Because I designed this ray tracer to run with NVidia CUDA, I had to make some changes to the ray tracing code. First of all, NVIDIA CUDA does not support recursion. Ray tracing is, however, fundamentally a recursive process. The color of a ray is determined by the color of the intersected material and lighting, but also by the color of the reflected and refracted ray. In order to eliminate recursion, I had to implement a tree-based ray dependency tree. Any particular ray depends on both the reflected ray and the refracted ray, as determined by intersecting that particular ray with the world. Therefore, the complete computation can be viewed as a tree, where each node is a ray, and the children for a particular node are the reflected and refracted rays, generated by that ray. As I wanted to make the implementation for this tree as lightweight as possible, I chose to use an array, where the root of the tree exists in the array at index 1, the left child of a particular node n exists at index 2*n, and the right child exists at index 2*n+1.

Generating this tree involves running through the array, starting at index 1. For each element, intersect the particular ray with the world to find an intersection point, then use the intersection point to generate the reflected and refracted rays, which are put into index 2*n and 2*n+1, respectively. Using this method, the entire dependency tree can be populated with a simple, non-recursive, for loop. The loop should run across all the elements of the array, in increasing order, but stop halfway through the array – as the body of the for loop generates rays with index 2*n+1, it is important we stop when 2*n+1 is the last element in the array.

Then, actually evaluating the computation involves running through the array backwards, converting each ray to a color. This requires another array of the same size, except this one is filled with output colors. As with any ray tracer, a function exists to find the immediate color of a particular ray by intersecting it with the world and running shading calculation on the intersection point. This function is applied across the last half of the dependency tree array, because the recursion is stopped at the maximum depth of the recursion. The second half of the array is populated with rays that correspond to the maximum depth of the recursion. Then, the first half of the array is processed, going backwards. For any particular ray, its immediate color must be calculated, and then mixed with the color in slot 2*n (the color of the reflected ray) and the color in slot 2*n+1 (the color of the transmitted ray). Once this loop has completed, the final color is the color in index 1 of the color array.

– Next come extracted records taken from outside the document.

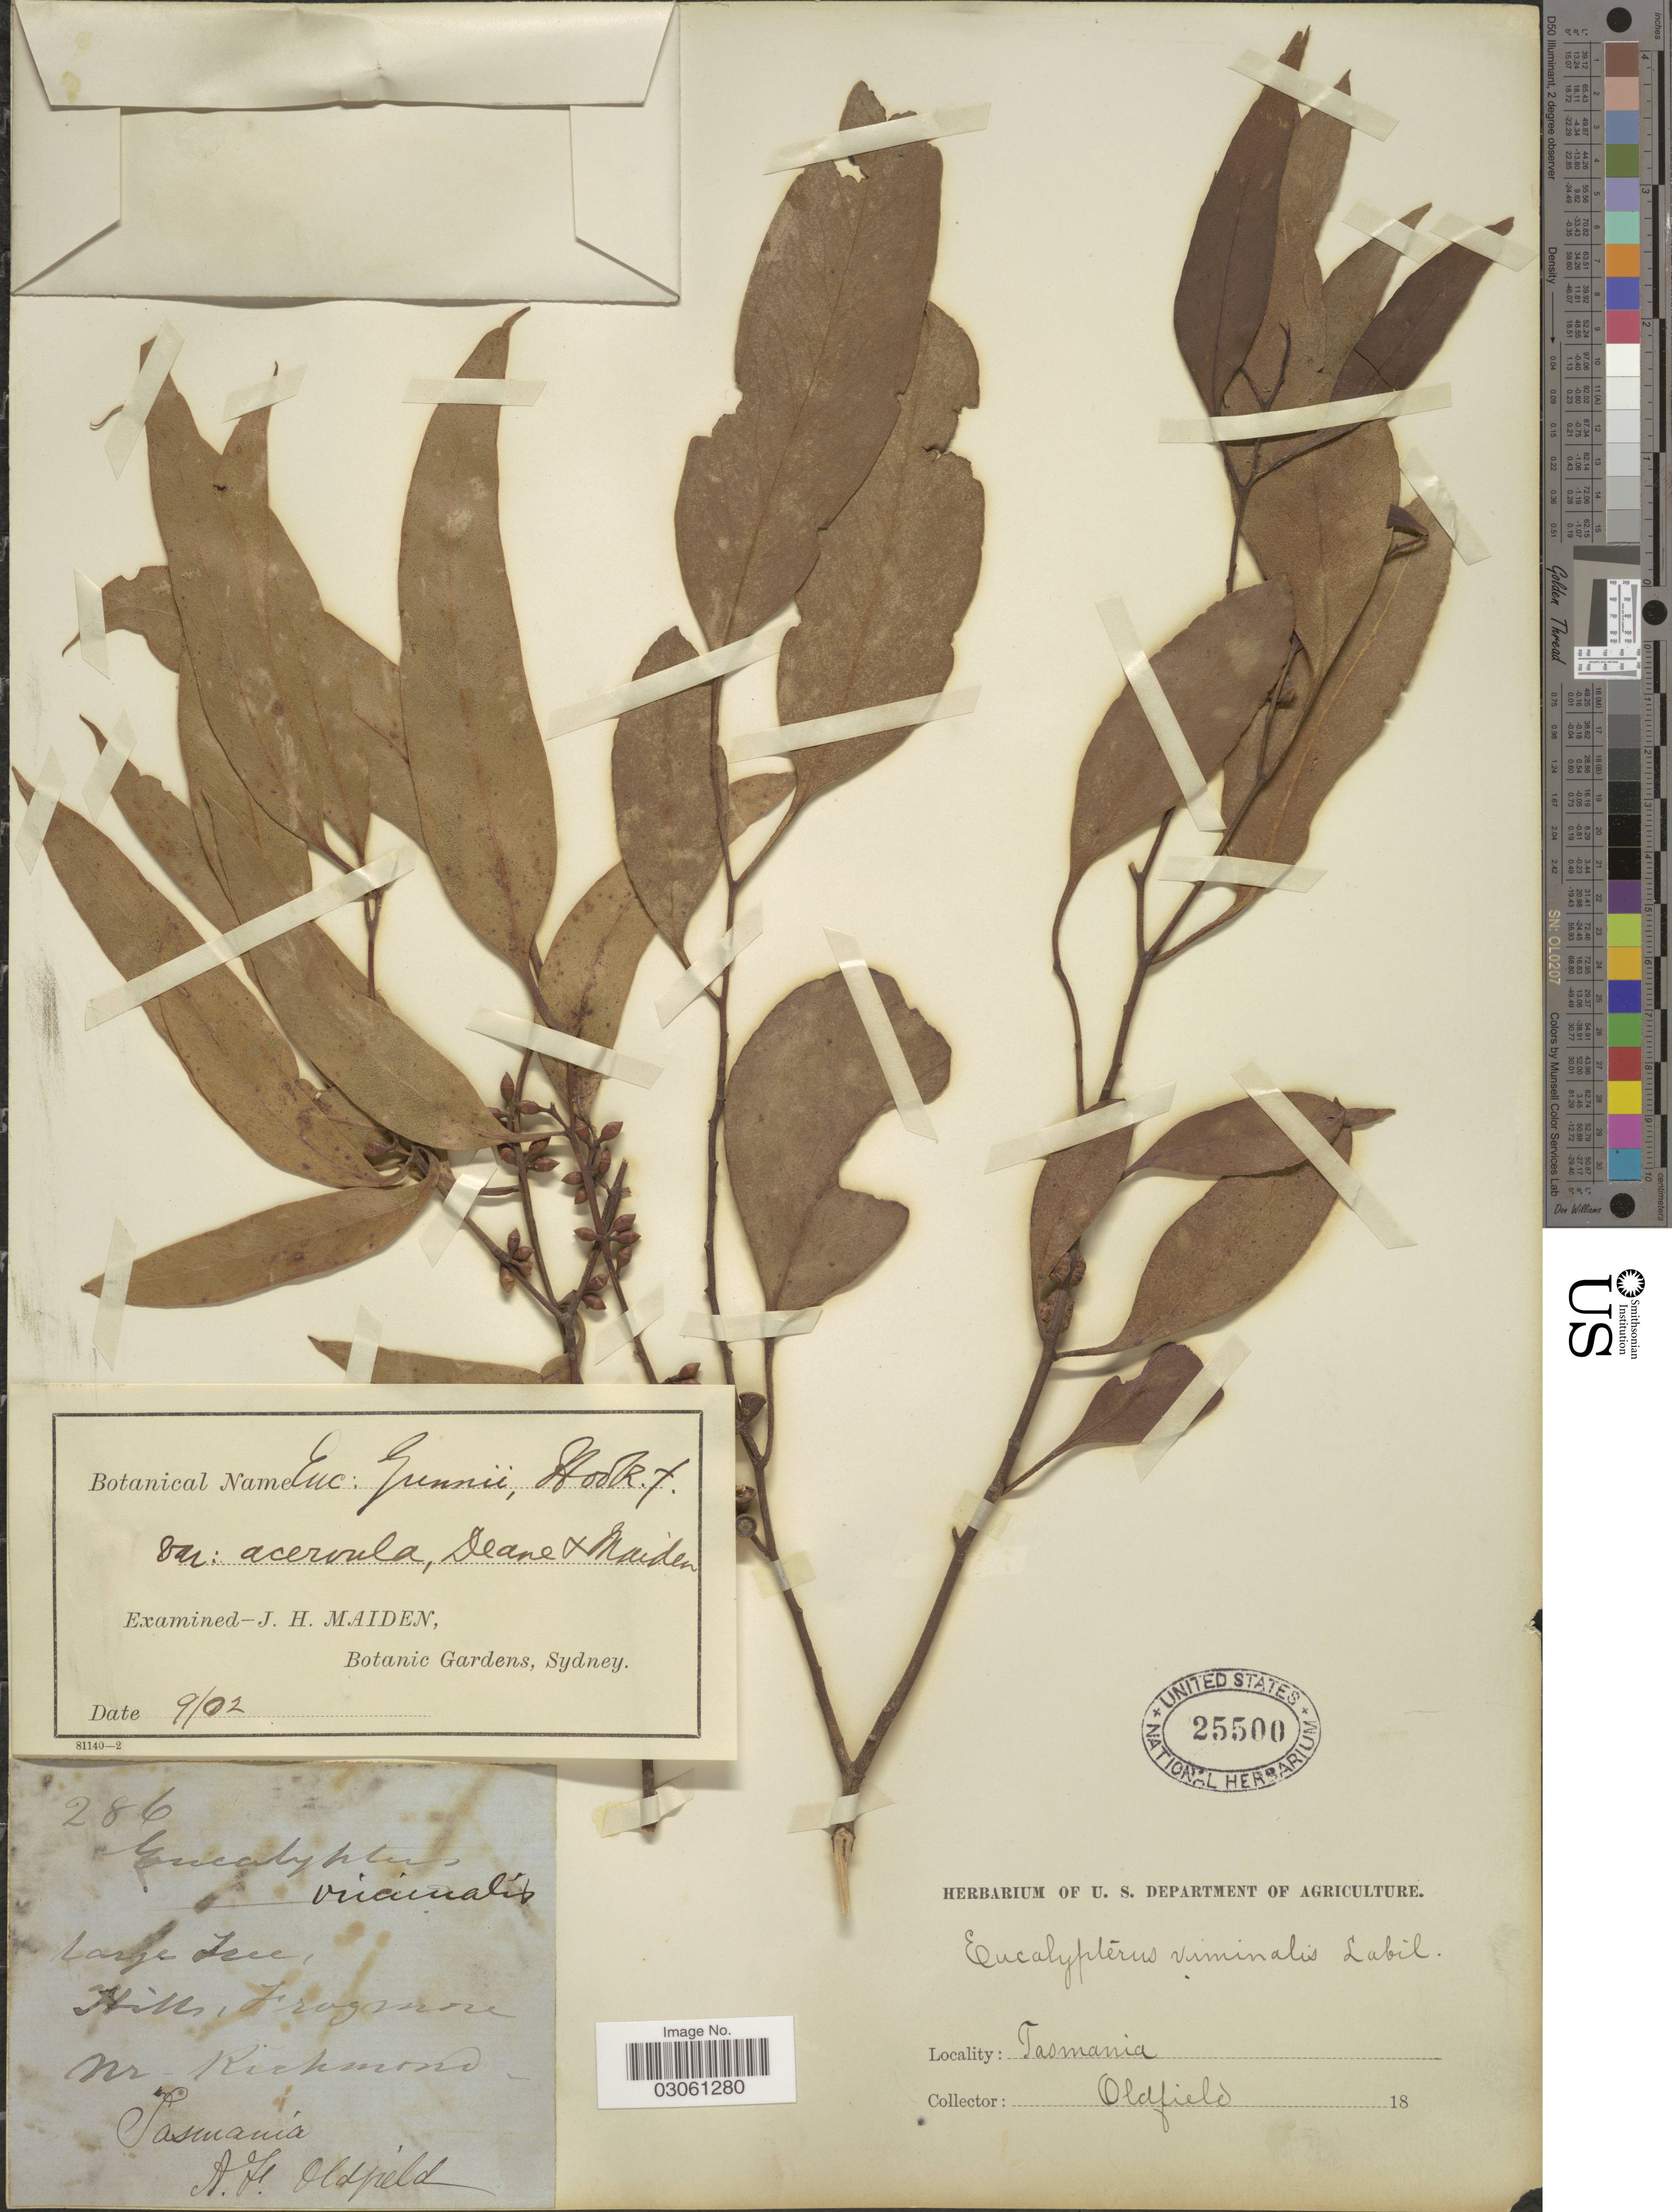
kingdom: Plantae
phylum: Tracheophyta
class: Magnoliopsida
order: Myrtales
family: Myrtaceae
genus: Eucalyptus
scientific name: Eucalyptus gunnii var. acervula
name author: H. Deane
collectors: A. Oldfield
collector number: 286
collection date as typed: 18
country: Australia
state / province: Tasmania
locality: Hills, Frogmore, nr Richmond.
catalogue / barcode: US 25500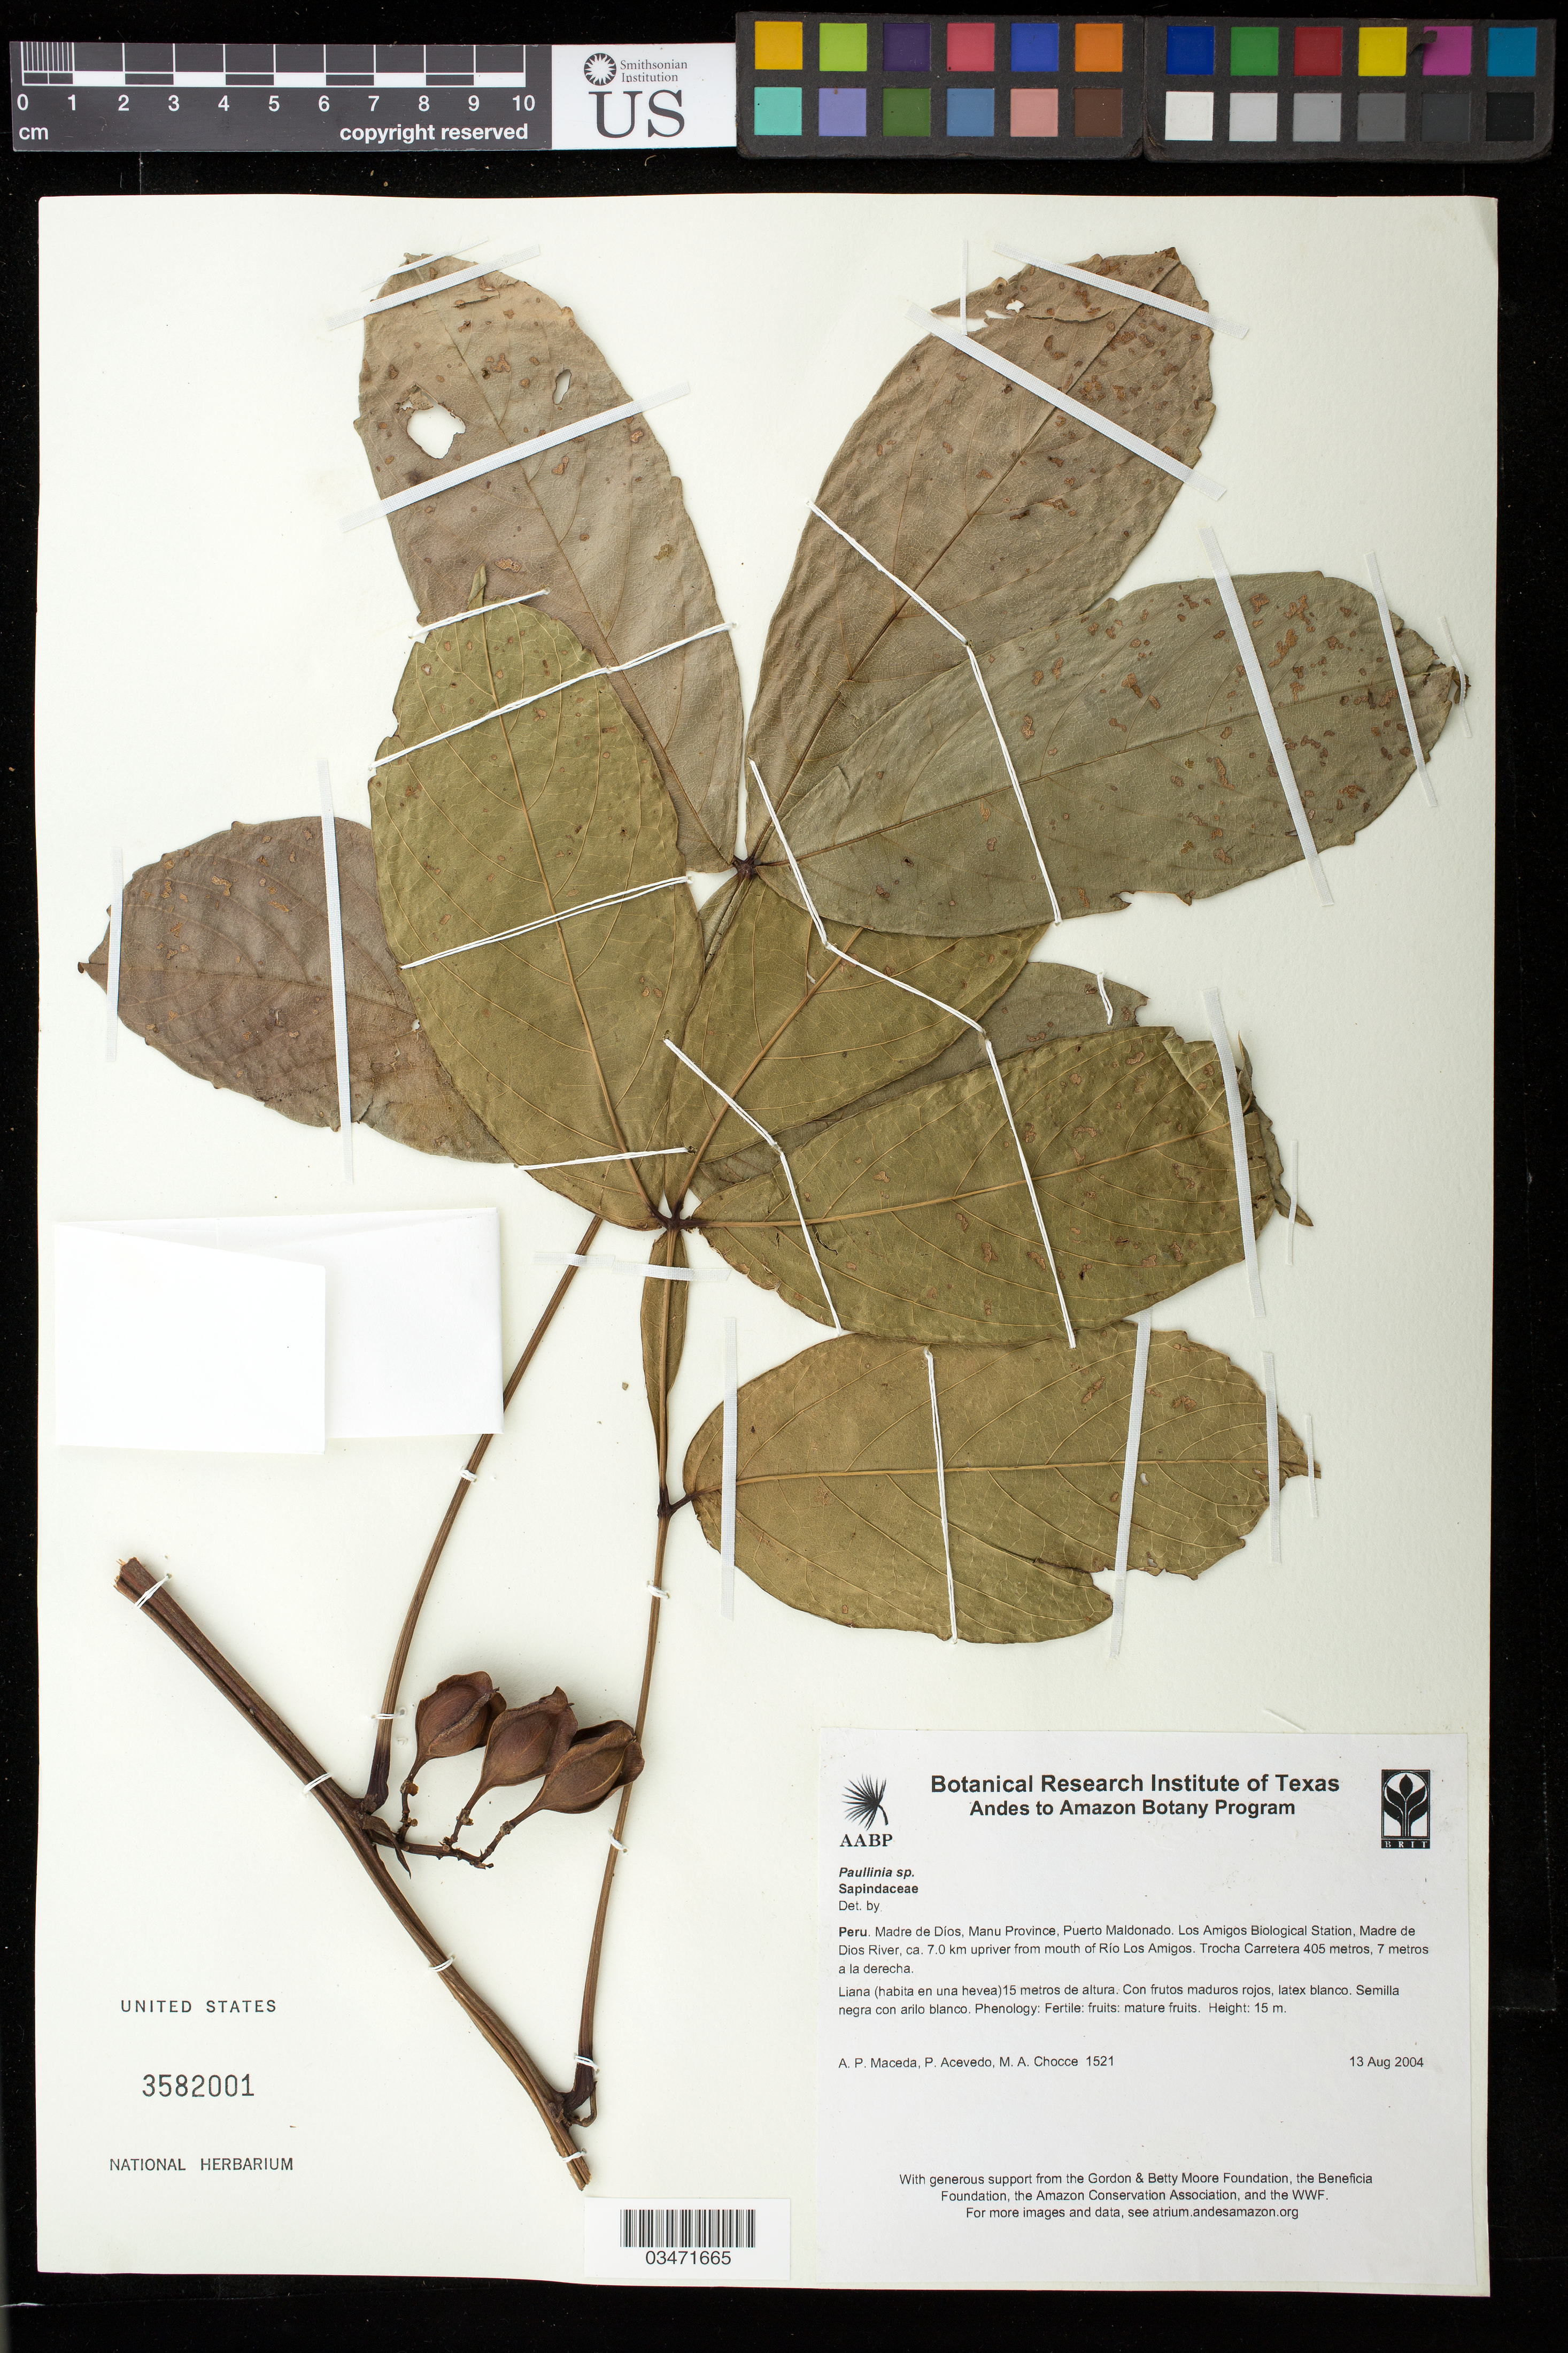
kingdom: Plantae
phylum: Tracheophyta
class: Magnoliopsida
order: Sapindales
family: Sapindaceae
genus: Paullinia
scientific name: Paullinia sp.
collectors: A. Maceda, P. Acevedo-Rodr. & M. Chocce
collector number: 1521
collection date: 2004-08-13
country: Peru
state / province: Madre de Dios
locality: Manu Province, Puerto Maldonado. Los Amigos Biological Station, Madre de Dios river, ca. 7.0 km upriver from mouth of Río Los Amigos. Trocha Carretera 405 metros, 7 metros a la derecha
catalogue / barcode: US 3582001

In this model, special attention must be delivered to the rays that do not intersect the world. Because of the nature of the color conversion, each element in the ray dependency tree must be initialized. Therefore, if a ray does not intersect the world, both of that ray’s children can simply be copies of that ray itself. This guarantees that the entire subtree for this ray is populated with rays that do not intersect the world. When converting the rays to colors, if a particular ray does not intersect the world, a default background color must be used.

Note that this is not a particularly optimized ray tracer – spatial partitioning can be used to greatly speed up computation.

Unfortunately, I cannot get the program to run on the graphics card in my server (8800gt) or the graphics card in my laptop (9400m). Calculating the lighting values for a black and white image works, and calculating an unshaded color works, but the one line that multiplies the target color with the shading color makes the entire scene go black. My only guess is that the smaller lower-end graphics cards in my server and laptop just can’t handle the large kernel required to trace rays. That being said, my 2 GTX 295 cards run the kernel just fine. Using all 4 GPUs in the GTX 295s is about 7 times faster than using all 8 (pseudo-)cores in the Core i7.